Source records
BEGIN
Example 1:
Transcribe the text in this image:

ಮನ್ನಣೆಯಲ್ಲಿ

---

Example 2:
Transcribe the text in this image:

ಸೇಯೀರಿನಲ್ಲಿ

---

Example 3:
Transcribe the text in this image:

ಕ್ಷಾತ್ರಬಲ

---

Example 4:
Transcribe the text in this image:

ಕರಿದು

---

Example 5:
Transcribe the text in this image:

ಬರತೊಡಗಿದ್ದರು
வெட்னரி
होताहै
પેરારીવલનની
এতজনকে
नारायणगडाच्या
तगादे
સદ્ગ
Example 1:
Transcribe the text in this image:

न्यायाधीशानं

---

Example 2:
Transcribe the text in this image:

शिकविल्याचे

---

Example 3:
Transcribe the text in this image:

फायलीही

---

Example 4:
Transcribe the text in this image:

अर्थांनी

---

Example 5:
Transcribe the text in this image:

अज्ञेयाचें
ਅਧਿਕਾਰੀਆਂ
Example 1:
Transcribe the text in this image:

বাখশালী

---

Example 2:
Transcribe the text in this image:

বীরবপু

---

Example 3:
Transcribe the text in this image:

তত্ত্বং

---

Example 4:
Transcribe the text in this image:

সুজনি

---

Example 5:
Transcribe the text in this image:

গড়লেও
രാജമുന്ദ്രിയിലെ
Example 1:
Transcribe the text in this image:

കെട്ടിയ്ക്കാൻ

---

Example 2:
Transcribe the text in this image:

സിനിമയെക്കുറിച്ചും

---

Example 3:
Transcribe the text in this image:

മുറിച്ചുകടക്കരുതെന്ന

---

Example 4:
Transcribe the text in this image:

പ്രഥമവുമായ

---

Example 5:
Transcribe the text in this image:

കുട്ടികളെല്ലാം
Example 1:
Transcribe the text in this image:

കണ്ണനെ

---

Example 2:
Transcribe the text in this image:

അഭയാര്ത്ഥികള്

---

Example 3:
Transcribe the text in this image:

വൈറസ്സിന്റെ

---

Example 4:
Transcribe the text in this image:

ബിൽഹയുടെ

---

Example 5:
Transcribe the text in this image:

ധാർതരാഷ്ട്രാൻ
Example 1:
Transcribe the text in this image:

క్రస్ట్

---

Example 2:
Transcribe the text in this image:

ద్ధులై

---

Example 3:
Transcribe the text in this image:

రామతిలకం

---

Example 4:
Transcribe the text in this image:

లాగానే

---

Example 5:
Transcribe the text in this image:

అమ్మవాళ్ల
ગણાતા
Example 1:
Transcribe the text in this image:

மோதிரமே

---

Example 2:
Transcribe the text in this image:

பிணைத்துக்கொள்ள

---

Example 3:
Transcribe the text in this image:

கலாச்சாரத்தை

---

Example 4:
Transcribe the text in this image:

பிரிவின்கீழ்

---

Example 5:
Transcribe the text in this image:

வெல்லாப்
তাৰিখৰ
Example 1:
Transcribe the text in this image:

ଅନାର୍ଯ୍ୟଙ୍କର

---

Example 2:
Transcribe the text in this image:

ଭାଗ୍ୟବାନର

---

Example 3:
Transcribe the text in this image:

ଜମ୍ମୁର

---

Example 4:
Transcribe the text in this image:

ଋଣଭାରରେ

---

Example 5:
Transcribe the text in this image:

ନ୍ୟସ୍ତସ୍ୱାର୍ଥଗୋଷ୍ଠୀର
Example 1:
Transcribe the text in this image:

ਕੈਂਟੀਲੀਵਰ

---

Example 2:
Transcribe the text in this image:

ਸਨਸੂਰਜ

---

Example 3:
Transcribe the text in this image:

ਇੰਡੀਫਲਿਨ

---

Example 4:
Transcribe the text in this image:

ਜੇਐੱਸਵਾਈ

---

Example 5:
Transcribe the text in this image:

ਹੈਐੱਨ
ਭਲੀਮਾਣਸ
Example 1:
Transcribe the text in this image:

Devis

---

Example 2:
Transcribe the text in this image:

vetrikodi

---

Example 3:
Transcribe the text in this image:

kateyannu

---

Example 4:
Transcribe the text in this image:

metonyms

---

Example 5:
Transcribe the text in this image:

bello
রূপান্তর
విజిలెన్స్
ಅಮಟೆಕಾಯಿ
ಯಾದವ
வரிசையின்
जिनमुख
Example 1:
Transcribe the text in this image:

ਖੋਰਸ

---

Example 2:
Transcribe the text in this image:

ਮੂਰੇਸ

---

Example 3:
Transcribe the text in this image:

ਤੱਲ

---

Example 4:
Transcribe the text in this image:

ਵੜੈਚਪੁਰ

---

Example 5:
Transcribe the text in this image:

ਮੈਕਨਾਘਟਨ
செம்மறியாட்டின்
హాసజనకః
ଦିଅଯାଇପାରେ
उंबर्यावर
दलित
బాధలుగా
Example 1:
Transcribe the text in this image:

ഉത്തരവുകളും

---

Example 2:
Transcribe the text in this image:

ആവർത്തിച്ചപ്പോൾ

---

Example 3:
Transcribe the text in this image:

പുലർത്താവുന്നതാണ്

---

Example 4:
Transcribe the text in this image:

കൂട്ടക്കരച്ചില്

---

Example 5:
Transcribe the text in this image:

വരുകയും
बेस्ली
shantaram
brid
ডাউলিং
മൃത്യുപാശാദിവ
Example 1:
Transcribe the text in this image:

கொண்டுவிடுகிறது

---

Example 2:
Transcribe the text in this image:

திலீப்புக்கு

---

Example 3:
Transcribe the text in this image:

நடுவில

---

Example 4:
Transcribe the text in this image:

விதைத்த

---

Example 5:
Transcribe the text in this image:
END
:: Task to complete ::
Word for word, set down all the lines above.

:: Solution for this task ::
Example 1:
Transcribe the text in this image:

ಮನ್ನಣೆಯಲ್ಲಿ

---

Example 2:
Transcribe the text in this image:

ಸೇಯೀರಿನಲ್ಲಿ

---

Example 3:
Transcribe the text in this image:

ಕ್ಷಾತ್ರಬಲ

---

Example 4:
Transcribe the text in this image:

ಕರಿದು

---

Example 5:
Transcribe the text in this image:

ಬರತೊಡಗಿದ್ದರು
வெட்னரி
होताहै
પેરારીવલનની
এতজনকে
नारायणगडाच्या
तगादे
સદ્ગ
Example 1:
Transcribe the text in this image:

न्यायाधीशानं

---

Example 2:
Transcribe the text in this image:

शिकविल्याचे

---

Example 3:
Transcribe the text in this image:

फायलीही

---

Example 4:
Transcribe the text in this image:

अर्थांनी

---

Example 5:
Transcribe the text in this image:

अज्ञेयाचें
ਅਧਿਕਾਰੀਆਂ
Example 1:
Transcribe the text in this image:

বাখশালী

---

Example 2:
Transcribe the text in this image:

বীরবপু

---

Example 3:
Transcribe the text in this image:

তত্ত্বং

---

Example 4:
Transcribe the text in this image:

সুজনি

---

Example 5:
Transcribe the text in this image:

গড়লেও
രാജമുന്ദ്രിയിലെ
Example 1:
Transcribe the text in this image:

കെട്ടിയ്ക്കാൻ

---

Example 2:
Transcribe the text in this image:

സിനിമയെക്കുറിച്ചും

---

Example 3:
Transcribe the text in this image:

മുറിച്ചുകടക്കരുതെന്ന

---

Example 4:
Transcribe the text in this image:

പ്രഥമവുമായ

---

Example 5:
Transcribe the text in this image:

കുട്ടികളെല്ലാം
Example 1:
Transcribe the text in this image:

കണ്ണനെ

---

Example 2:
Transcribe the text in this image:

അഭയാര്ത്ഥികള്

---

Example 3:
Transcribe the text in this image:

വൈറസ്സിന്റെ

---

Example 4:
Transcribe the text in this image:

ബിൽഹയുടെ

---

Example 5:
Transcribe the text in this image:

ധാർതരാഷ്ട്രാൻ
Example 1:
Transcribe the text in this image:

క్రస్ట్

---

Example 2:
Transcribe the text in this image:

ద్ధులై

---

Example 3:
Transcribe the text in this image:

రామతిలకం

---

Example 4:
Transcribe the text in this image:

లాగానే

---

Example 5:
Transcribe the text in this image:

అమ్మవాళ్ల
ગણાતા
Example 1:
Transcribe the text in this image:

மோதிரமே

---

Example 2:
Transcribe the text in this image:

பிணைத்துக்கொள்ள

---

Example 3:
Transcribe the text in this image:

கலாச்சாரத்தை

---

Example 4:
Transcribe the text in this image:

பிரிவின்கீழ்

---

Example 5:
Transcribe the text in this image:

வெல்லாப்
তাৰিখৰ
Example 1:
Transcribe the text in this image:

ଅନାର୍ଯ୍ୟଙ୍କର

---

Example 2:
Transcribe the text in this image:

ଭାଗ୍ୟବାନର

---

Example 3:
Transcribe the text in this image:

ଜମ୍ମୁର

---

Example 4:
Transcribe the text in this image:

ଋଣଭାରରେ

---

Example 5:
Transcribe the text in this image:

ନ୍ୟସ୍ତସ୍ୱାର୍ଥଗୋଷ୍ଠୀର
Example 1:
Transcribe the text in this image:

ਕੈਂਟੀਲੀਵਰ

---

Example 2:
Transcribe the text in this image:

ਸਨਸੂਰਜ

---

Example 3:
Transcribe the text in this image:

ਇੰਡੀਫਲਿਨ

---

Example 4:
Transcribe the text in this image:

ਜੇਐੱਸਵਾਈ

---

Example 5:
Transcribe the text in this image:

ਹੈਐੱਨ
ਭਲੀਮਾਣਸ
Example 1:
Transcribe the text in this image:

Devis

---

Example 2:
Transcribe the text in this image:

vetrikodi

---

Example 3:
Transcribe the text in this image:

kateyannu

---

Example 4:
Transcribe the text in this image:

metonyms

---

Example 5:
Transcribe the text in this image:

bello
রূপান্তর
విజిలెన్స్
ಅಮಟೆಕಾಯಿ
ಯಾದವ
வரிசையின்
जिनमुख
Example 1:
Transcribe the text in this image:

ਖੋਰਸ

---

Example 2:
Transcribe the text in this image:

ਮੂਰੇਸ

---

Example 3:
Transcribe the text in this image:

ਤੱਲ

---

Example 4:
Transcribe the text in this image:

ਵੜੈਚਪੁਰ

---

Example 5:
Transcribe the text in this image:

ਮੈਕਨਾਘਟਨ
செம்மறியாட்டின்
హాసజనకః
ଦିଅଯାଇପାରେ
उंबर्यावर
दलित
బాధలుగా
Example 1:
Transcribe the text in this image:

ഉത്തരവുകളും

---

Example 2:
Transcribe the text in this image:

ആവർത്തിച്ചപ്പോൾ

---

Example 3:
Transcribe the text in this image:

പുലർത്താവുന്നതാണ്

---

Example 4:
Transcribe the text in this image:

കൂട്ടക്കരച്ചില്

---

Example 5:
Transcribe the text in this image:

വരുകയും
बेस्ली
shantaram
brid
ডাউলিং
മൃത്യുപാശാദിവ
Example 1:
Transcribe the text in this image:

கொண்டுவிடுகிறது

---

Example 2:
Transcribe the text in this image:

திலீப்புக்கு

---

Example 3:
Transcribe the text in this image:

நடுவில

---

Example 4:
Transcribe the text in this image:

விதைத்த

---

Example 5:
Transcribe the text in this image:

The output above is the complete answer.